Event Exposure
How exposed the market is to concentrated upside-capture and to a near-term, market-moving event. In plain terms: is a tiny group capturing the profits, and can a single whale move the displayed odds before a scheduled catalyst lands?
How we score it
We extract the entities the question names, match them against upcoming calendar events, and weight by how close the nearest catalyst is — a clear runway with no imminent scheduled event raises the score; a known calendar event (election, ruling, data release, FOMC) landing within days lowers it. Alongside the calendar horizon we read profit/flow concentration: a market small enough that one large bettor can distort the displayed price, or where a handful of wallets capture most of the upside, carries elevated event exposure.
How to read your score
Higher means a calmer horizon with diffuse participation. A lower score flags a near-term scheduled event that can move the market discontinuously, and/or a concentration profile where a few large players can move the displayed odds. This axis is scored 0-100; the composite weights it at 10%.
No meaningful risk signal on this axis. Nothing here that warrants extra scrutiny before taking a position.
A clean read with only minor or ambiguous signals.
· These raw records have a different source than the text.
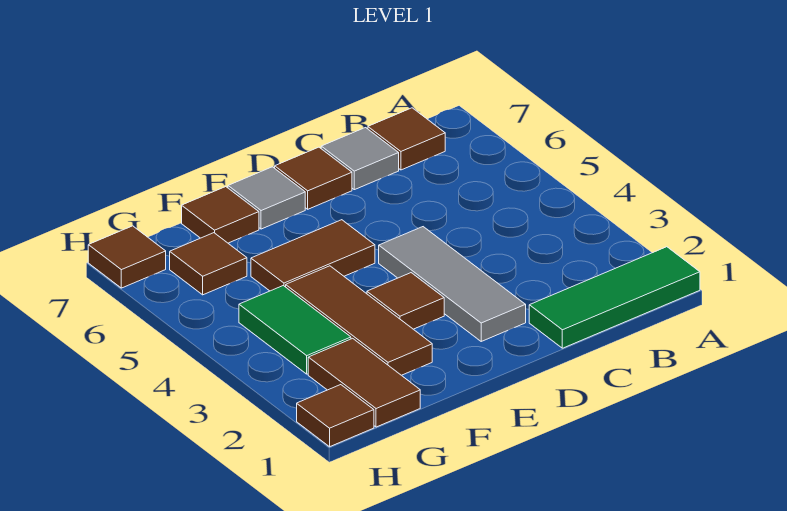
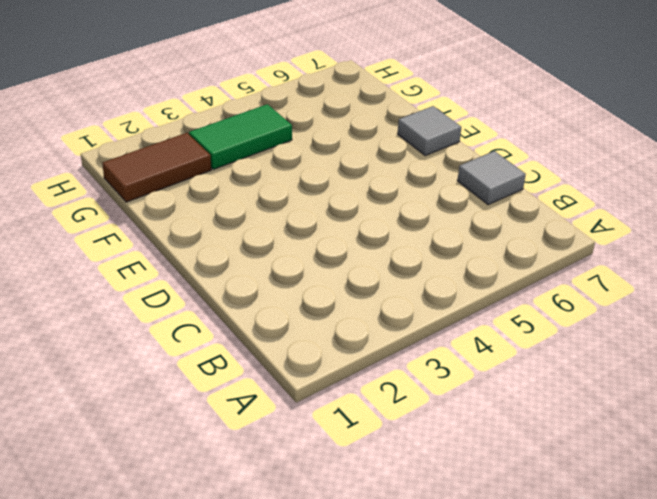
none -> green 1x3 tile [529,247,700,348]
none -> brown 1x1 tile [368,108,445,170]
none -> grey 1x3 tile [379,227,526,341]

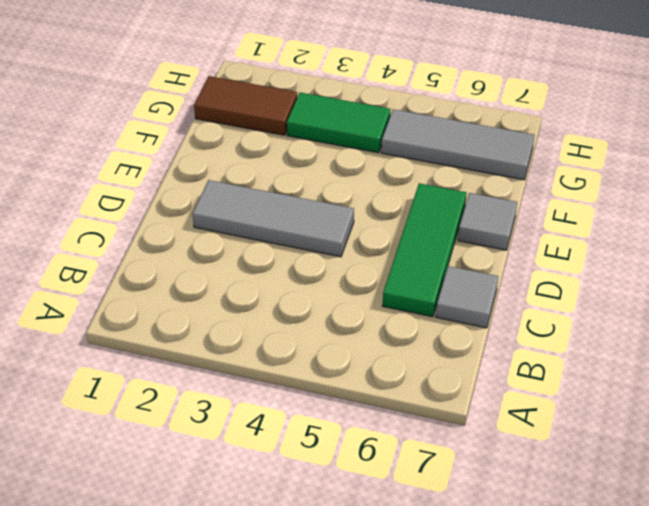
green 1x3 tile [382,183,467,317] -> green 1x3 tile moved to [529,247,700,348]
grey 1x3 tile [381,109,535,180] -> brown 1x1 tile [170,233,247,295]
none -> brown 1x1 tile [368,108,445,170]
none -> brown 1x1 tile [275,147,352,209]
none -> brown 1x1 tile [367,273,444,329]

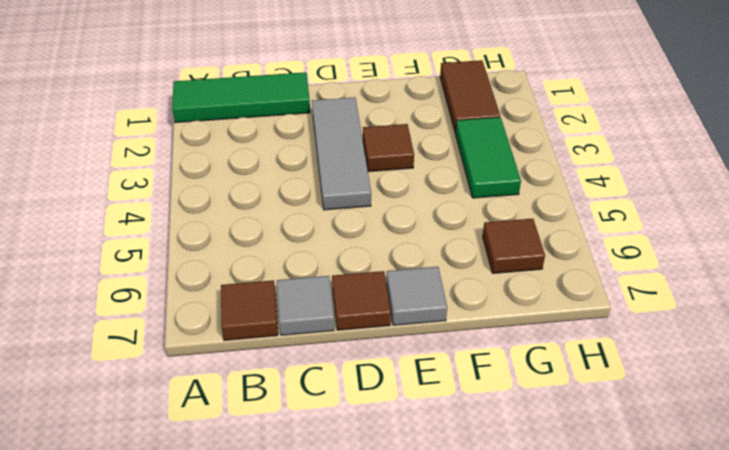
none -> brown 1x2 tile [251,220,375,291]
none -> brown 1x3 tile [286,266,432,375]
none -> brown 1x1 tile [182,187,259,243]

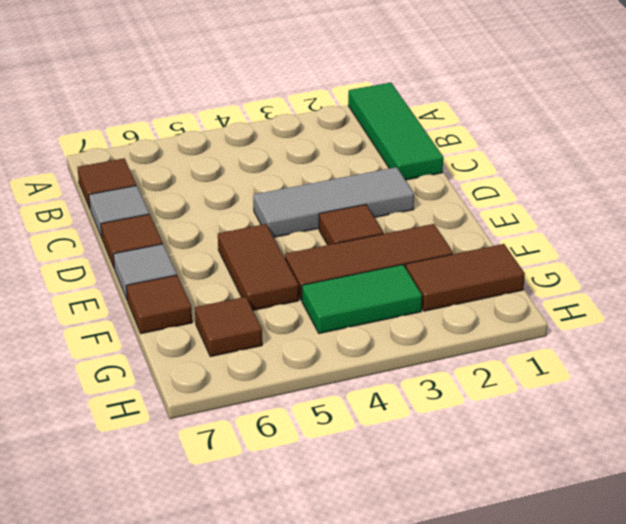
none -> brown 1x1 tile [297,385,374,447]
none -> brown 1x1 tile [88,226,166,288]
Reasonable to proceed with normal due diligence.
A moderate signal worth a second look. Read the evidence on the market page before sizing a position.
A pronounced structural signal on this axis. Understand exactly what is driving it before participating.
A strong structural signal. This axis is the kind of thing a careful trader would resolve before trusting the market's price.
Signals we look for
A known, calendar-scheduled event tied to the question's entities landing within days.
A handful of wallets capturing the majority of realized profit.
A market small enough that one whale's share of capital can move the displayed odds.
Correlated accumulation across linked markets by the same large players.
Thin liquidity relative to the size of positions being taken.
References
The academic, industry, and regulatory sources that ground how this dimension is scored. Each note states what the source backs.
A tiny group is winning on Polymarket as under 1% of wallets take half the profits
Solidus Labs / CoinDesk (profit-concentration analysis) · 2026
Backs the concentration signal: <1% of wallets captured ~50% of political-market profits (on-chain data verifiable; vendor framing aside).
The 'French whale' Théo made over $80M on Polymarket betting on Trump
CBS News / 60 Minutes · 2024
Concentration as a perception vector: four accounts held ~25–40%+ of contracts, showing a few large players can move displayed odds.
Manipulation in Prediction Markets: An Agent-based Modeling Experiment
Smart, Mark, Bastian & Waugh, arXiv:2601.20452 · 2026
The theoretical prior for how much a whale moves displayed odds — distortion scales with a player's share of market capital.
Statistical signals, not allegations. Every dimension measures a structural property of a market — the shape of its flow, the clarity of its question, the trustworthiness of its resolution source. A low score flags where a careful trader should look harder. It is never a claim that a specific account, or the market itself, has broken a rule.